Professor Caroline Bassett, Cambridge Digital Humanities and Dr Anne Alexander, Cambridge Digital Humanities
Computer programmes which predict the likely next words in sentences are a familiar part of everyday life for billions of people who encounter them in auto-complete tools for search engines and the predictive keyboards used by mobile phones and word processing software. These tools rely on 'language models' developed by researchers in fields such as natural language processing (NLP) and information retrieval which assign probabilities to words in a sequence based on a specific set of 'training data' (in this case a collection of texts where the frequencies of word pairings or three-word phrases have been calculated in advance).

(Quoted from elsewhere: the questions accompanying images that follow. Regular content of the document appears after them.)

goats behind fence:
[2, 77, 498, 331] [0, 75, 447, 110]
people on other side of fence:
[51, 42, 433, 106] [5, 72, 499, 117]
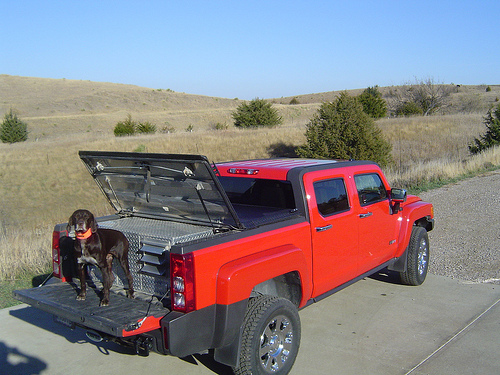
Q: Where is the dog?
A: On back of truck.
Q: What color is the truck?
A: Red.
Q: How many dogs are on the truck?
A: 1.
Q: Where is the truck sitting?
A: On a road.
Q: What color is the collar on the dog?
A: Orange.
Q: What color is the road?
A: Gray.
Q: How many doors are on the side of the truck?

Recent developments in machine learning have led to the creation of general language models trained on extremely large datasets which can now produce 'synthetic' texts, answer questions, and summarise information without the need for lengthy or costly processes of training for each new task. The difficulties in distinguishing the outputs of these language models from texts written by humans has provoked widespread interest in the media. Researchers have experimented with prompting GPT-3, a language model developed by OpenAI to write short stories, answer philosophical questions and apparently propose potential medical treatments – although GPT-3 did have some difficulty with the question "how many eyes does a horse have?". Meanwhile, The Guardian 'commissioned' an op-ed from GPT-3.
This Methods Workshop will explore the generation of 'synthetic' texts through presentations, discussion and demonstrations of text generation techniques which participants will be encouraged to try out for themselves during the sessions. We will also report back from the Ghost Fictions Guided Project, organised by Cambridge Digital Humanities in October and November this year. The project looks at how ideas about the distinction between 'fact', 'fiction' and 'nonfiction' are shaping the reception of text generation methods and aims to stimulate deeper critical engagement with machine learning by humanities researchers.